Data provided below:

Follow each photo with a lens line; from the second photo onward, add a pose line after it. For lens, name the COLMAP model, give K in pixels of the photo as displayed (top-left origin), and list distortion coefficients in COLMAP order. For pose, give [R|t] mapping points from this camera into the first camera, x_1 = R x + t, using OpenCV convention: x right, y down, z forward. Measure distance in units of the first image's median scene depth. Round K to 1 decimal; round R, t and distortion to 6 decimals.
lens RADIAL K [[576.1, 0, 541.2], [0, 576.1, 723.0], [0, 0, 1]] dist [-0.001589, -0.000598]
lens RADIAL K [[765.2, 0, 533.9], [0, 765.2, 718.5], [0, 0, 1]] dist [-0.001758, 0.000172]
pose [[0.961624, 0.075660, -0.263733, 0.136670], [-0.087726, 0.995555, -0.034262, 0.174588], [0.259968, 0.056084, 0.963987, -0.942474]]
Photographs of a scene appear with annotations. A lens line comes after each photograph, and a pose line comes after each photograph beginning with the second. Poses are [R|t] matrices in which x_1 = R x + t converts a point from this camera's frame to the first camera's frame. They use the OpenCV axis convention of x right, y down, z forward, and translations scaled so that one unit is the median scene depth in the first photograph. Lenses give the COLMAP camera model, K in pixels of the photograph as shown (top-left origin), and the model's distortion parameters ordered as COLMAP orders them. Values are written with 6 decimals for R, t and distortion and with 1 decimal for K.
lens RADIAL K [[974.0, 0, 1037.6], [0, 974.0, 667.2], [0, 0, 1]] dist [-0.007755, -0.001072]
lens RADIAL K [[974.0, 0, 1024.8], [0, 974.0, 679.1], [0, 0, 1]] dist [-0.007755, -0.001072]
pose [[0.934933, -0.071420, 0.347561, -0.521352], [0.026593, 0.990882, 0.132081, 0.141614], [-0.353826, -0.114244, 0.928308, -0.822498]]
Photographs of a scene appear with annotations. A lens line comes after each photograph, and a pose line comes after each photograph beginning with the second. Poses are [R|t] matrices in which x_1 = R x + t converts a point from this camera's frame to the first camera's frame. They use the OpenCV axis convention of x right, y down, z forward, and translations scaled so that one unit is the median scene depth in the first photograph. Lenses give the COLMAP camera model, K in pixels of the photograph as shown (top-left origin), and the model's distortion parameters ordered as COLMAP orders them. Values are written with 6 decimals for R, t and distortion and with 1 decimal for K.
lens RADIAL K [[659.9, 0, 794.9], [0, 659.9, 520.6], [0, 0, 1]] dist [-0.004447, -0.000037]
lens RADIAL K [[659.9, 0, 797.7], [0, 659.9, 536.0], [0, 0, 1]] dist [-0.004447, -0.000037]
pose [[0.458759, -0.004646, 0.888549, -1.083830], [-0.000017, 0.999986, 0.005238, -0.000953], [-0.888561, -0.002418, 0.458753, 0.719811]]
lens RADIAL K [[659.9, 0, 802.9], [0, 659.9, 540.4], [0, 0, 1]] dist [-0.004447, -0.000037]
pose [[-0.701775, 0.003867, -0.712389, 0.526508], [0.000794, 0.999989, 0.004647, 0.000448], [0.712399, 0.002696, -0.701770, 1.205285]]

End of Data provided.

» Task instructions:
Please rewrite the listing with every "pose line" replaced by "camera-pose line", leaving everything else unchanged.

» Response to the exercise:
Follow each photo with a lens line; from the second photo onward, add a camera-pose line after it. For lens, name the COLMAP model, give K in pixels of the photo as displayed (top-left origin), and list distortion coefficients in COLMAP order. For pose, give [R|t] mapping points from this camera into the first camera, x_1 = R x + t, using OpenCV convention: x right, y down, z forward. Measure distance in units of the first image's median scene depth. Round K to 1 decimal; round R, t and distortion to 6 decimals.
lens RADIAL K [[576.1, 0, 541.2], [0, 576.1, 723.0], [0, 0, 1]] dist [-0.001589, -0.000598]
lens RADIAL K [[765.2, 0, 533.9], [0, 765.2, 718.5], [0, 0, 1]] dist [-0.001758, 0.000172]
pose [[0.961624, 0.075660, -0.263733, 0.136670], [-0.087726, 0.995555, -0.034262, 0.174588], [0.259968, 0.056084, 0.963987, -0.942474]]
Photographs of a scene appear with annotations. A lens line comes after each photograph, and a camera-pose line comes after each photograph beginning with the second. Poses are [R|t] matrices in which x_1 = R x + t converts a point from this camera's frame to the first camera's frame. They use the OpenCV axis convention of x right, y down, z forward, and translations scaled so that one unit is the median scene depth in the first photograph. Lenses give the COLMAP camera model, K in pixels of the photograph as shown (top-left origin), and the model's distortion parameters ordered as COLMAP orders them. Values are written with 6 decimals for R, t and distortion and with 1 decimal for K.
lens RADIAL K [[974.0, 0, 1037.6], [0, 974.0, 667.2], [0, 0, 1]] dist [-0.007755, -0.001072]
lens RADIAL K [[974.0, 0, 1024.8], [0, 974.0, 679.1], [0, 0, 1]] dist [-0.007755, -0.001072]
pose [[0.934933, -0.071420, 0.347561, -0.521352], [0.026593, 0.990882, 0.132081, 0.141614], [-0.353826, -0.114244, 0.928308, -0.822498]]
Photographs of a scene appear with annotations. A lens line comes after each photograph, and a camera-pose line comes after each photograph beginning with the second. Poses are [R|t] matrices in which x_1 = R x + t converts a point from this camera's frame to the first camera's frame. They use the OpenCV axis convention of x right, y down, z forward, and translations scaled so that one unit is the median scene depth in the first photograph. Lenses give the COLMAP camera model, K in pixels of the photograph as shown (top-left origin), and the model's distortion parameters ordered as COLMAP orders them. Values are written with 6 decimals for R, t and distortion and with 1 decimal for K.
lens RADIAL K [[659.9, 0, 794.9], [0, 659.9, 520.6], [0, 0, 1]] dist [-0.004447, -0.000037]
lens RADIAL K [[659.9, 0, 797.7], [0, 659.9, 536.0], [0, 0, 1]] dist [-0.004447, -0.000037]
pose [[0.458759, -0.004646, 0.888549, -1.083830], [-0.000017, 0.999986, 0.005238, -0.000953], [-0.888561, -0.002418, 0.458753, 0.719811]]
lens RADIAL K [[659.9, 0, 802.9], [0, 659.9, 540.4], [0, 0, 1]] dist [-0.004447, -0.000037]
pose [[-0.701775, 0.003867, -0.712389, 0.526508], [0.000794, 0.999989, 0.004647, 0.000448], [0.712399, 0.002696, -0.701770, 1.205285]]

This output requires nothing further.